Saved data entries
--
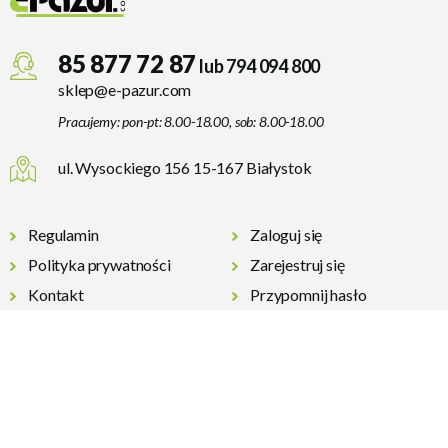
85 877 72 87
lub 794 094 800
sklep@e-pazur.com
Pracujemy: pon-pt: 8.00-18.00, sob: 8.00-18.00
ul. Wysockiego 156 15-167 Białystok
Regulamin
Zaloguj się
Polityka prywatności
Zarejestruj się
Kontakt
Przypomnij hasło
Płatności i wysyłka
Reklama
--
WORK TO BE COMPLETED ->
Turn the text lines of the items above into a Markdown table with the columns No. and Line, giving each row a running number and skipping any blank lines. Leave the pictures out of the table.

TASK ANSWER ->
| No. | Line |
|---|---|
| 1 | 85 877 72 87 |
| 2 | lub 794 094 800 |
| 3 | sklep@e-pazur.com |
| 4 | Pracujemy: pon-pt: 8.00-18.00, sob: 8.00-18.00 |
| 5 | ul. Wysockiego 156 15-167 Białystok |
| 6 | Regulamin |
| 7 | Zaloguj się |
| 8 | Polityka prywatności |
| 9 | Zarejestruj się |
| 10 | Kontakt |
| 11 | Przypomnij hasło |
| 12 | Płatności i wysyłka |
| 13 | Reklama |